A investigadora Julia Ebner, de 29 anos, relata em seu livro ‘Going Dark: The Secret Social Lives of Extremists’ as suas incursões secretas e alerta para os grupos extremistas e jihadistas

Um partidário do presidente Donald Trump ergue uma bandeira com referência ao movimento extremista QAnon, durante manifestação este ano.
Um partidário do presidente Donald Trump ergue uma bandeira com referência ao movimento extremista QAnon, durante manifestação este ano.CARLOS BARRIA (REUTERS)
Guillermo Altares

No maior festival de música neonazista da Europa, chamado Schild & Schwert (Escudo & Espada), que acontece na fronteira entre a Alemanha e a Polônia, usar o calçado errado pode representar um problema muito sério.
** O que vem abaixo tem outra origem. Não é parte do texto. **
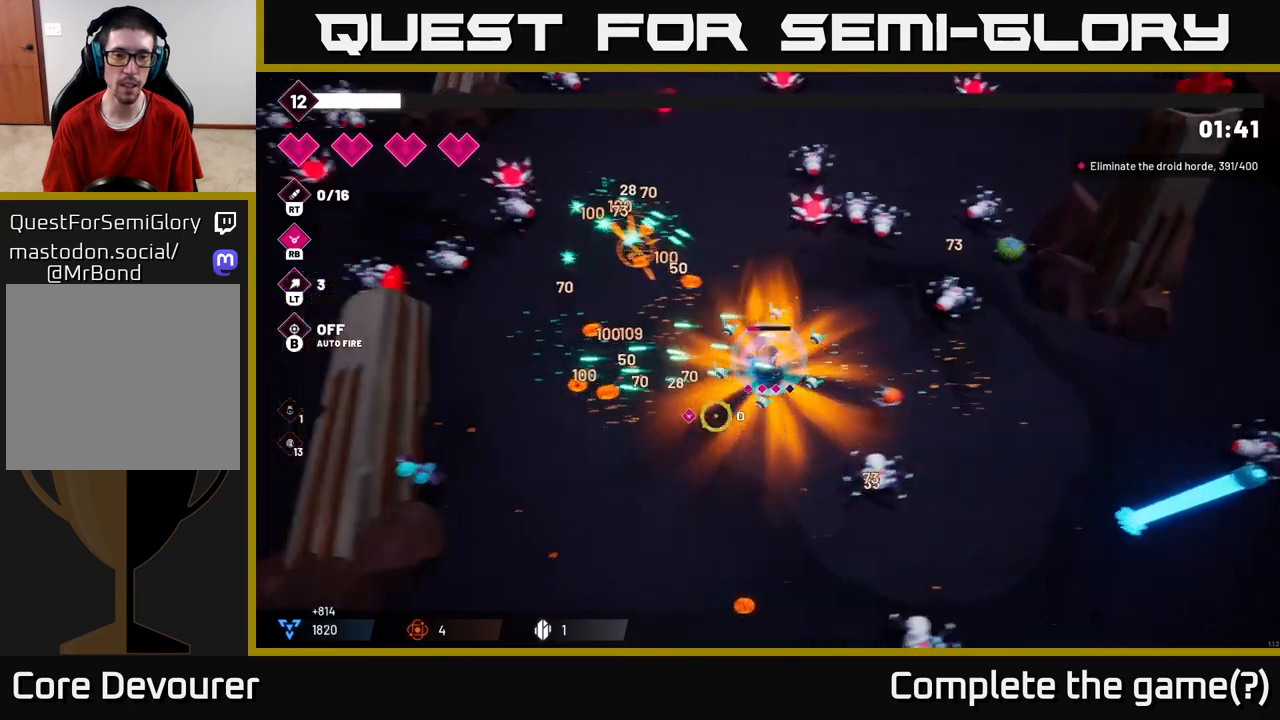
{"buttons": [], "left_stick": "down-left", "right_stick": "right", "events": [[50, "right_stick", "down"], [100, "L2", "up"], [183, "right_stick", "down-right"], [300, "R1", "down"], [400, "R1", "up"], [483, "right_stick", "right"]]}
Esperando na fila para entrar, Julia Ebner, uma investigadora especializada em se infiltrar em grupos radicais, olhou para seus pés e percebeu que era a única sem o logotipo N da New Balance, uma marca de tênis norte-americana cujo dono apoiou Donald Trump em 2016 e que, desde então, tornou-se o calçado preferido dos extremistas de direita de meio mundo - com direito a todo o tipo de lendas urbanas, completamente alheias à empresa. Ela estava usando Adidas branco. Felizmente, ninguém reparou neles.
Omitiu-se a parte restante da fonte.